L’âgisme regroupe toutes les formes de discrimination, de ségrégation, de mépris fondés sur l’âge.
Selon le Glossaire du site "Stop Discrimination", publié par l'Union Européenne, l'âgisme est un "préjugé contre une personne ou un groupe en raison d'âge". La citoyenneté européenne confère le droit à la protection contre la discrimination en raison d'âge. Selon l'Article 21-1 de la Charte des droits fondamentaux de l'Union Européenne, "Est interdite toute discrimination fondée notamment sur (...) l'âge"[].
Définition de l'Observatoire de l'âgisme en France
L'âgisme est à l'âge ce que le sexisme est au sexe, le racisme aux "races", etc. Si le terme âgisme faisait, lors de sa création (en 1969, aux États-Unis, par le gérontologue Robert Butler), surtout référence aux discriminations touchant les personnes âgées, il est employé aujourd’hui quel que soit l’âge des personnes qui en sont victimes. De nombreuses manifestations de l’âgisme touchent en effet les jeunes.
À l'instar de certaines formes de racisme ("les Noirs sont... "), de xénophobie ("tous les étrangers sont... ") ou de sexisme ("les femmes sont... "), l’âgisme repose le plus souvent sur des stéréotypes généralisants et caricaturaux : "les vieux sont tous conservateurs... " ; "les jeunes sont tous violents... " ; "les plus de 50 ans sont technophobes... " ; "les jeunes sont inconstants...", etc.
D’autres types de préjugés peuvent aisément conduire à des formes particulières d’âgisme. Entre autres le "jeunisme", qui estime que les personnes jeunes sont plus aimables et possèdent plus de qualité que les personnes âgées, ou le "gérontocratisme", qui établit comme principe que les personnes âgées sont plus qualifiées que les jeunes pour occuper le pouvoir.

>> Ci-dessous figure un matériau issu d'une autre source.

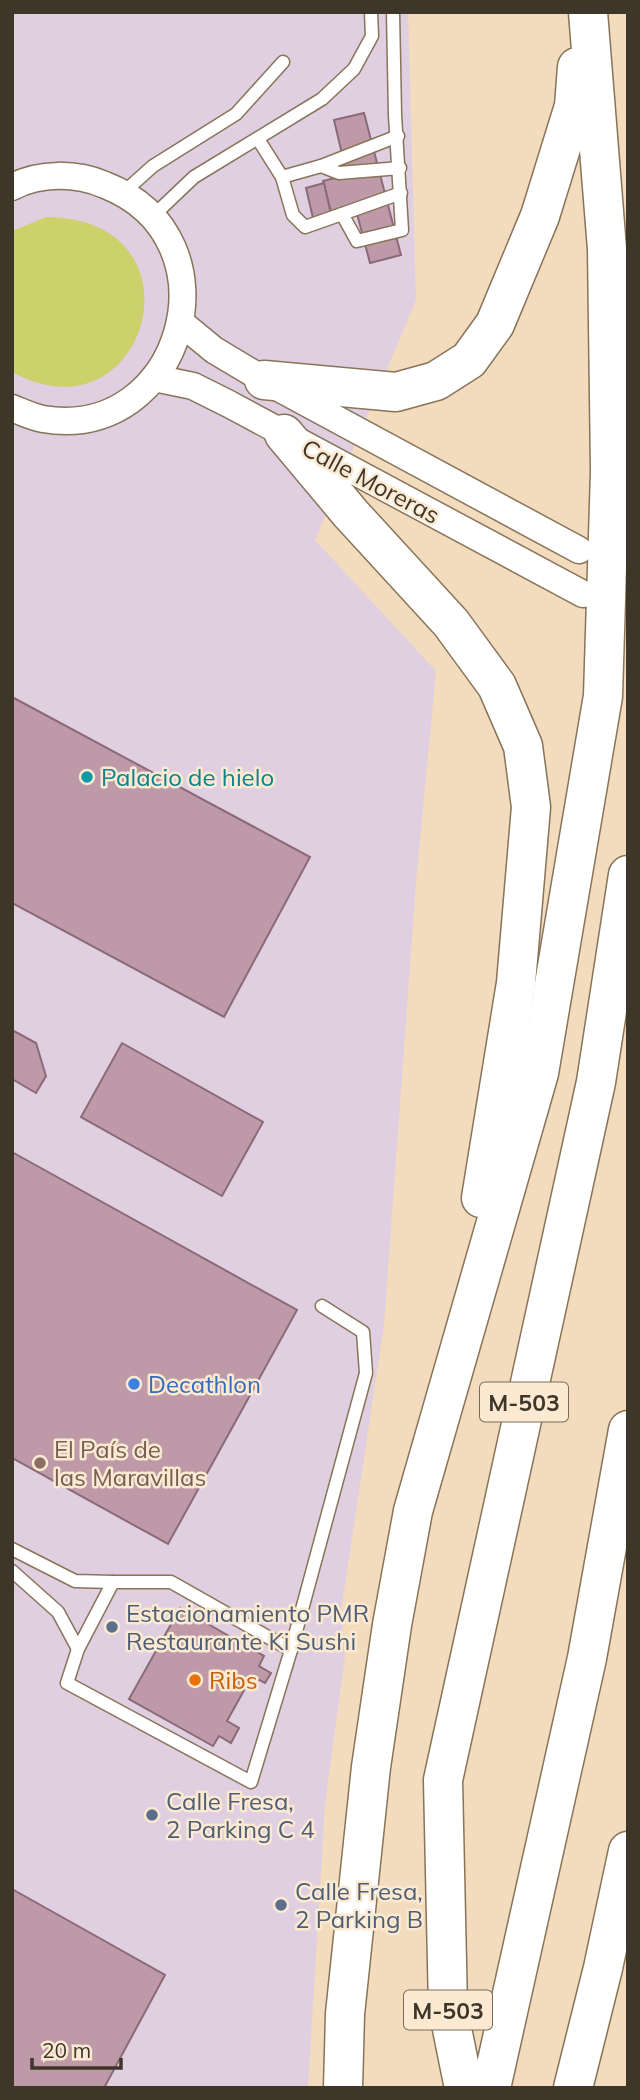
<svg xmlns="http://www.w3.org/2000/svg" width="640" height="2100" font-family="Mulish,sans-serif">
  <rect width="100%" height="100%" fill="#f2dcbd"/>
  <polygon fill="#e0cfe1" points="12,12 408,12 416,300 315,540 436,671 416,882 384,1325 341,1611 345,1656 325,1804 308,2088 12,2088"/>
  <path fill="#cdd16b" d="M46,217C211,218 147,446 12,372V231Z"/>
  <g fill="#be9aa9" stroke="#8b6a78" stroke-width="2">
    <polygon points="364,113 401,255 370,263 356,210 332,216 323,181 347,175 334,120"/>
    <polygon points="324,183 331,214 313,218 306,188"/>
    <polygon points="12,697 310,857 224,1017 12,903"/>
    <polygon points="12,1030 36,1043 46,1076 36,1093 12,1079"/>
    <polygon points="122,1043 263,1122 222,1196 81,1117"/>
    <polygon points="12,1152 297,1310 168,1544 12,1458"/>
    <polygon points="180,1608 264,1656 259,1666 271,1673 265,1683 252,1676 227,1721 239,1728 231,1743 219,1736 213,1746 129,1699"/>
    <polygon points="12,1889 165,1975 104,2088 12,2088"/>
  </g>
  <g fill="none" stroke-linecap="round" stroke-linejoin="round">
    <g stroke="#887459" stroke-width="15">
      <g id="service">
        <polyline points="258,139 282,177 321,166 398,136"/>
        <polyline points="321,166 339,173 400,168"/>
        <polyline points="282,177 293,215 305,227 342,214 357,241 402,230 395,115 393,12"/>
        <polyline points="124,192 153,166 236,114 283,62"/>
        <polyline points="342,214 401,193"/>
        <polyline points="153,216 194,177 322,99 354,69 372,36 371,12"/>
        <polyline points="12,1549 75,1581 113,1582"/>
        <polyline points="12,1571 58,1612 78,1649"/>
        <polygon points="113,1582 171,1582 291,1650 251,1782 67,1683 78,1649"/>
        <polyline points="291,1650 366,1373 363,1332 322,1306"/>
      </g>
    </g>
    <g stroke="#887459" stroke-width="29">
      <g id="minor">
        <path d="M12,187C40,172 77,173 105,185C242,239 182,443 43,419C32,417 22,412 12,408"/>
        <polyline points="180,322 214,350 264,380 579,550"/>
        <polyline points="154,378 193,386 229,404 583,594"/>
      </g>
    </g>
    <g stroke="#887459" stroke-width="41">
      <g id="motorway">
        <polyline points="264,380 396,392 436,381 469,360 495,324 540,216 574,106 577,67"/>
        <polyline points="284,434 351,514 451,623 497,686 523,746 531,807 516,983 481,1198"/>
        <polyline points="343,2088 345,2014 371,1767 392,1625 413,1511 539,1073 603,696 610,471 607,249 588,12"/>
        <polyline points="464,2088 448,2009 443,1780 596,1082 628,875"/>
        <polyline points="491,2088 587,1658 628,1430"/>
        <polyline points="573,2088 603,1968 628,1851"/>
      </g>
    </g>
    <use href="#service" stroke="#fff" stroke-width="12"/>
    <use href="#minor" stroke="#fff" stroke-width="26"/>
    <use href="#motorway" stroke="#fff" stroke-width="38"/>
  </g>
  <circle fill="#0f9aa8" stroke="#fbead1" stroke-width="2.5" cx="87" cy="777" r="7"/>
  <circle fill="#3f7fe0" stroke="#fbead1" stroke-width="2.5" cx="134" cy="1384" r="7"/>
  <circle fill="#8d6e63" stroke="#fbead1" stroke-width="2.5" cx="40" cy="1463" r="7"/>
  <g fill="#5c6f8a" stroke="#fbead1" stroke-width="2.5">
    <circle cx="112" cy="1627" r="7"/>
    <circle cx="152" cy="1815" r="7"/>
    <circle cx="281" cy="1905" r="7"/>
  </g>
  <circle fill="#e8710a" stroke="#fbead1" stroke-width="2.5" cx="195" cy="1680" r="7"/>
  <g text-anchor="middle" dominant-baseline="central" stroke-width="5" stroke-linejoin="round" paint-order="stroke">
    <g fill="#fbead1" stroke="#776c5c" stroke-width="2">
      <rect x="480" y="1382.5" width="88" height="39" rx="5"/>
      <rect x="404" y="1990.5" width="88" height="39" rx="5"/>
    </g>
    <g font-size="23" font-weight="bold" fill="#3f362a">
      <text x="524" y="1402">M-503</text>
      <text x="448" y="2010">M-503</text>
    </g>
    <g font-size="24" fill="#3f362a" stroke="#fbead1">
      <text transform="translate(371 481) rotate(28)">Calle Moreras</text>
    </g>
    <g font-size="24" fill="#0d838f" stroke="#fbead1" text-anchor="start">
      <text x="101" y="777">Palacio de hielo</text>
    </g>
    <g font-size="24" fill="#366cbe" stroke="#fbead1" text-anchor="start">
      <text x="148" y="1384">Decathlon</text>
    </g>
    <g font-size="24" fill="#785e54" stroke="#fbead1" text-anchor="start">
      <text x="54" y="1449">El País de<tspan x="54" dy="28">las Maravillas</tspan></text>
    </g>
    <g font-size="24" fill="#4e5e75" stroke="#fbead1" text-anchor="start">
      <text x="126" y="1613">Estacionamiento PMR<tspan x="126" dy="28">Restaurante Ki Sushi</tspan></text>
      <text x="166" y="1801">Calle Fresa,<tspan x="166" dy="28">2 Parking C 4</tspan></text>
      <text x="295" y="1891">Calle Fresa,<tspan x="295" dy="28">2 Parking B</tspan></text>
    </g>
    <g font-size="24" fill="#c56008" stroke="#fbead1" text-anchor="start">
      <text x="209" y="1680">Ribs</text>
    </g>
  </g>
  <rect width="640" height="2100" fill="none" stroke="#3f362a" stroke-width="28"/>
  <path d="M32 2058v10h89v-10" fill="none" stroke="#3f362a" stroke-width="3.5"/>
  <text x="42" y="2058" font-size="21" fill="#3f362a" stroke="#fbead1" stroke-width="5" paint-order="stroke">20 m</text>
</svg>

Parmi les manifestations les plus inquiétantes de l’âgisme contemporain, les discriminations dans le domaine de l’emploi (trentenaires jugés "trop jeunes", quadragénaires jugés "trop vieux"), de l’accès à la formation continue (plus difficile dès la quarantaine), de l’accès à certaines aides (une personne handicapée de plus de 60 ans disposera de moins d’aide qu’une personne handicapée de moins de 60 ans) ou à certains soins (par exemple, temps d’attente aux urgences beaucoup plus long pour les personnes très âgées ; certains services hospitaliers refusant des personnes malades à cause de leur âge).
Lutte contre l’âgisme : le Québec se mobilise pour ses aîné-e-s[1]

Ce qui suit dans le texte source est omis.